India

The Dalit people are cruelly ostracised by the country’s caste system

Dalits are stigmatised in India and labelled as ‘untouchables’. They are not permitted to live in certain areas, shop in certain shops or eat with people of a higher caste. Access to employment, healthcare or education is limited. Dalit people may not use the same boreholes as upper castes, visit the same temples or drink from the same cups in tea markets. Their children are frequently made to sit at the back of classrooms.

Thousands of Dalit girls have been forcibly ‘dedicated’ or married to a deity or to a temple. Once dedicated, they are required to become prostitutes for the upper-castes and eventually auctioned into an urban brothel. Many young girls contract HIV and become trapped in this system for a lifetime. They are deemed as doubly untouchable because HIV adds its own stigma of untouchability to their outcast status.

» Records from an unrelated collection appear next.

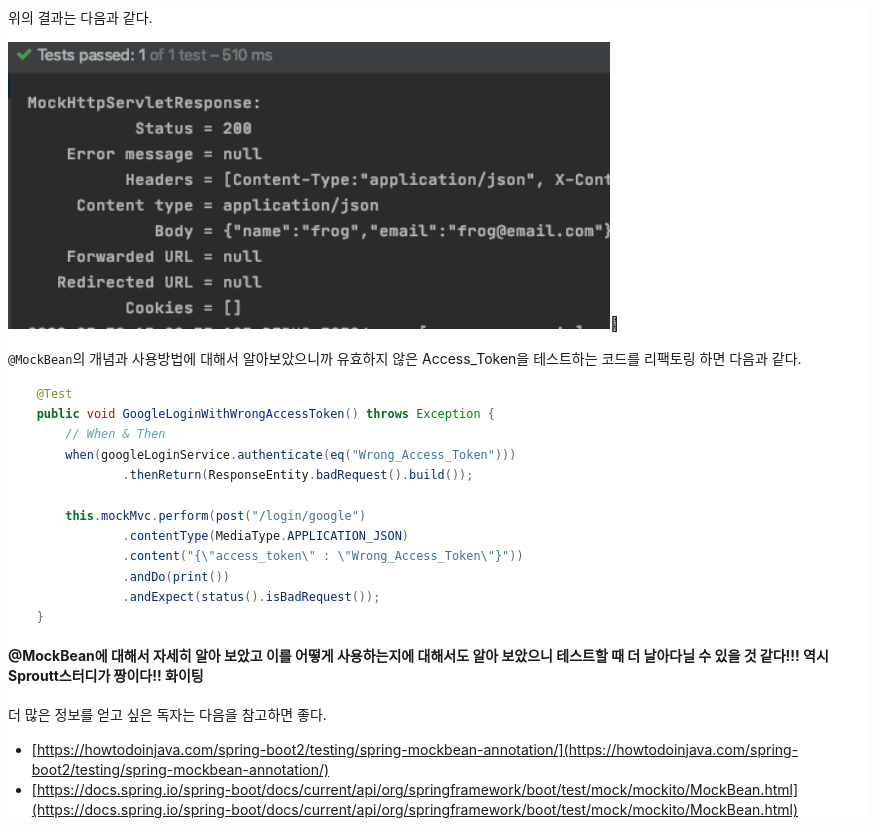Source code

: 위의 결과는 다음과 같다.

<img src="/assets/spring/Use-MockBean-Test-2.png" style="width:70%">

`@MockBean`의 개념과 사용방법에 대해서 알아보았으니까 유효하지 않은 Access_Token을 테스트하는 코드를 리팩토링 하면 다음과 같다.
```java
    @Test
    public void GoogleLoginWithWrongAccessToken() throws Exception {
        // When & Then
        when(googleLoginService.authenticate(eq("Wrong_Access_Token")))
                .thenReturn(ResponseEntity.badRequest().build());

        this.mockMvc.perform(post("/login/google")
                .contentType(MediaType.APPLICATION_JSON)
                .content("{\"access_token\" : \"Wrong_Access_Token\"}"))
                .andDo(print())
                .andExpect(status().isBadRequest());
    }
```

#### @MockBean에 대해서 자세히 알아 보았고 이를 어떻게 사용하는지에 대해서도 알아 보았으니 테스트할 때 더 날아다닐 수 있을 것 같다!!! 역시 Sproutt스터디가 짱이다!! 화이팅

더 많은 정보를 얻고 싶은 독자는 다음을 참고하면 좋다.

- [https://howtodoinjava.com/spring-boot2/testing/spring-mockbean-annotation/](https://howtodoinjava.com/spring-boot2/testing/spring-mockbean-annotation/)
- [https://docs.spring.io/spring-boot/docs/current/api/org/springframework/boot/test/mock/mockito/MockBean.html](https://docs.spring.io/spring-boot/docs/current/api/org/springframework/boot/test/mock/mockito/MockBean.html)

HART is not just ‘another aid organisation’. We support people suffering from oppression and exploitation who are generally not served by major aid organisations and are off the radar screen of international media. Between 2007-12, we raised the profile of the Dalits urgent concerns. We advocated for the reversal of India’s centuries-old oppression under the caste system. We supported medical clinics to treat patients with HIV.

Local Partner

Jeedimetla Medical Clinic

India’s caste system was officially abolished in 1950 but continues to bestow privileges on the so-called upper castes, while lower castes have much less status.